Issue writing to HDP 2.0 from Talend 5.4.1
Tags: [bug, development, error, HDP 2.0, Hortonworks]
Downloaded the most recent Hortonworks HDP Sandbox (v2.0) and latest Talend Open Studio for Big Data (v5.4.1) on 2/10/14. I am able to interact with and upload data to the HDP VM through the Hue interface. However, when trying to upload data via Talend as per the tutorial available online at ___http://hortonworks.com/kb/how-to-connectwrite-a-file-to-hortonworks-sandbox-from-talend-studio/___ I am receiving the following error (excerpt due to length):
[ERROR]: org.apache.hadoop.hdfs.DFSClient – Failed to close file /user/root/testfilez
org.apache.hadoop.ipc.RemoteException(java.io.IOException): File /user/root/testfilez could only be replicated to 0 nodes instead of minReplication (=1). There are 1 datanode(s) running and 1 node(s) are excluded in this operation.
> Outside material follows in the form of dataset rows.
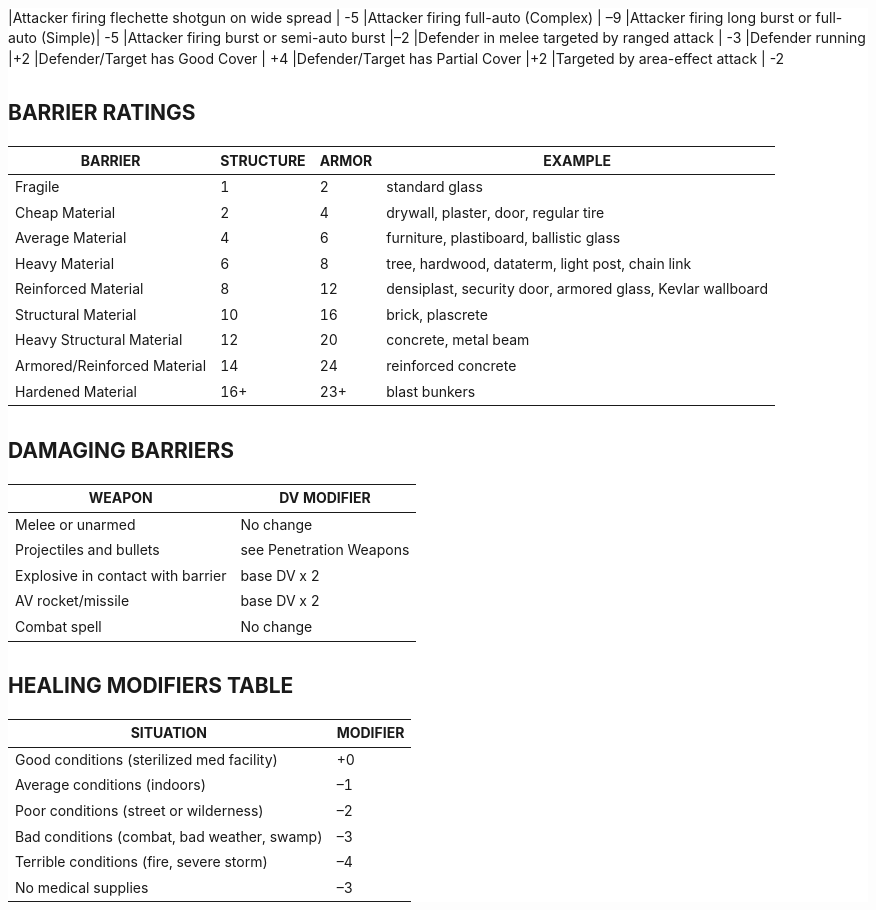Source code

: |Attacker firing flechette shotgun on wide spread | -5 
|Attacker firing full-auto (Complex) | –9
|Attacker firing long burst or full-auto (Simple)| -5
|Attacker firing burst or semi-auto burst |–2
|Defender in melee targeted by ranged attack | -3 
|Defender running |+2
|Defender/Target has Good Cover | +4
|Defender/Target has Partial Cover |+2
|Targeted by area-effect attack | -2

BARRIER RATINGS
--
|BARRIER | STRUCTURE |ARMOR | EXAMPLE
|--|--|--|--
|Fragile| 1 | 2 | standard glass
|Cheap Material| 2 | 4 | drywall, plaster, door, regular tire
|Average Material| 4 | 6 | furniture, plastiboard, ballistic glass 
|Heavy Material| 6 | 8 |  tree, hardwood, dataterm, light post, chain link
|Reinforced Material| 8 | 12 | densiplast, security door, armored glass, Kevlar wallboard
|Structural Material| 10 | 16 |  brick, plascrete 
|Heavy Structural Material | 12 | 20 |  concrete, metal beam 
|Armored/Reinforced Material | 14 | 24 |  reinforced concrete 
|Hardened Material| 16+ | 23+ | blast bunkers

DAMAGING BARRIERS
--
| WEAPON | DV MODIFIER
|--|--
|Melee or unarmed | No change
|Projectiles and bullets | see Penetration Weapons
|Explosive in contact with barrier |base DV x 2
|AV rocket/missile | base DV x 2
|Combat spell | No change

HEALING MODIFIERS TABLE
---
|SITUATION | MODIFIER
|--|--
|Good conditions (sterilized med facility) |+0
|Average conditions (indoors) |–1 
|Poor conditions (street or wilderness) |–2
|Bad conditions (combat, bad weather, swamp)| –3 
|Terrible conditions (fire, severe storm) |–4
|No medical supplies |–3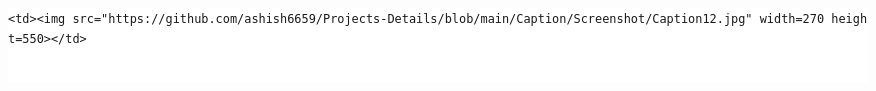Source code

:     <td><img src="https://github.com/ashish6659/Projects-Details/blob/main/Caption/Screenshot/Caption12.jpg" width=270 height=550></td>
  </tr>
 </table>
  <br/>
  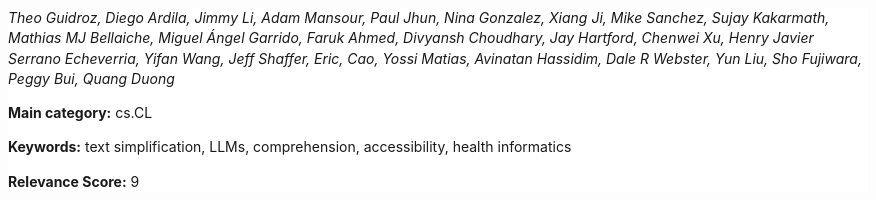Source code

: *Theo Guidroz, Diego Ardila, Jimmy Li, Adam Mansour, Paul Jhun, Nina Gonzalez, Xiang Ji, Mike Sanchez, Sujay Kakarmath, Mathias MJ Bellaiche, Miguel Ángel Garrido, Faruk Ahmed, Divyansh Choudhary, Jay Hartford, Chenwei Xu, Henry Javier Serrano Echeverria, Yifan Wang, Jeff Shaffer, Eric, Cao, Yossi Matias, Avinatan Hassidim, Dale R Webster, Yun Liu, Sho Fujiwara, Peggy Bui, Quang Duong*

**Main category:** cs.CL

**Keywords:** text simplification, LLMs, comprehension, accessibility, health informatics

**Relevance Score:** 9

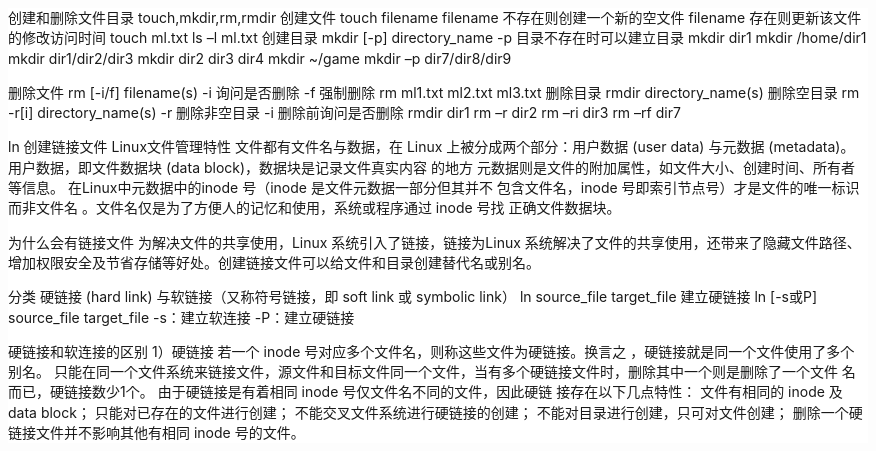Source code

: 创建和删除文件目录
touch,mkdir,rm,rmdir
创建文件
    touch filename
    filename 不存在则创建一个新的空文件
    filename 存在则更新该文件的修改访问时间
touch ml.txt 		ls –l ml.txt 
创建目录
    mkdir [-p] directory_name
    -p    目录不存在时可以建立目录
 mkdir dir1	mkdir /home/dir1		mkdir dir1/dir2/dir3	mkdir dir2 dir3 dir4
mkdir ~/game		mkdir –p dir7/dir8/dir9
 
删除文件
    rm [-i/f] filename(s)
    -i 询问是否删除
    -f 强制删除
    rm ml1.txt ml2.txt ml3.txt
删除目录
    rmdir directory_name(s)    删除空目录
    rm -r[i] directory_name(s) 
    -r 删除非空目录
    -i 删除前询问是否删除 
rmdir dir1	rm –r dir2		rm –ri dir3	rm –rf dir7
 
ln
创建链接文件
Linux文件管理特性
    文件都有文件名与数据，在 Linux 上被分成两个部分：用户数据     (user data) 与元数据 (metadata)。
    用户数据，即文件数据块 (data block)，数据块是记录文件真实内容    的地方
    元数据则是文件的附加属性，如文件大小、创建时间、所有者等信息。
    在Linux中元数据中的inode 号（inode 是文件元数据一部分但其并不    包含文件名，inode 号即索引节点号）才是文件的唯一标识而非文件名    。文件名仅是为了方便人的记忆和使用，系统或程序通过 inode 号找    正确文件数据块。
       
为什么会有链接文件
      为解决文件的共享使用，Linux 系统引入了链接，链接为Linux 系统解决了文件的共享使用，还带来了隐藏文件路径、增加权限安全及节省存储等好处。创建链接文件可以给文件和目录创建替代名或别名。
 
分类
       硬链接 (hard link) 与软链接（又称符号链接，即 soft link 或        symbolic link）
       ln source_file target_file
       建立硬链接
       ln [-s或P] source_file target_file
       -s：建立软连接
       -P：建立硬链接
  
 
 
硬链接和软连接的区别
       1）硬链接
           若一个 inode 号对应多个文件名，则称这些文件为硬链接。换言之 ，硬链接就是同一个文件使用了多个别名。
           只能在同一个文件系统来链接文件，源文件和目标文件同一个文件，当有多个硬链接文件时，删除其中一个则是删除了一个文件 名而已，硬链接数少1个。
           由于硬链接是有着相同 inode 号仅文件名不同的文件，因此硬链 接存在以下几点特性：
               文件有相同的 inode 及 data block；
               只能对已存在的文件进行创建；
               不能交叉文件系统进行硬链接的创建；
               不能对目录进行创建，只可对文件创建；
               删除一个硬链接文件并不影响其他有相同 inode 号的文件。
The file is created in HDP, but it is 0 bytes and thus contains no content.
Based on research online, I have verified that the data node is running and is not full (see attached cluster summary image). I have seen similar issues to this one with other versions of HDP/Talend in online forums, none of which has provided a solution. I am trying to have a tRowGenerator in Talend generate 100 rows and then output them into Hadoop via the tHDFSOutput. Every time I run the job I am receiving the error. I have the following configured in Talend:
Hadoop Version: Hortonworks Data Platform V2.0.0(BigWheel)
NameNode URI: “hdfs://127.0.0.1:8020/”
User name: “root” (have also tried “sandbox” and “hue”)
File Name: “/user/root/testfile” (have tried “/” and “/user/hue/testfile”)
Configured to generate 100 rows, each with two string and 1 int columns.
The tHDFSConnection is connected to the tRowGenerator via an OnComponentOk trigger, and the tRowGenerator is connected to the tHDFSOutput via a Row Main.
Can anyone please suggest a solution to this connectivity issue? Thanks in advance for your advice!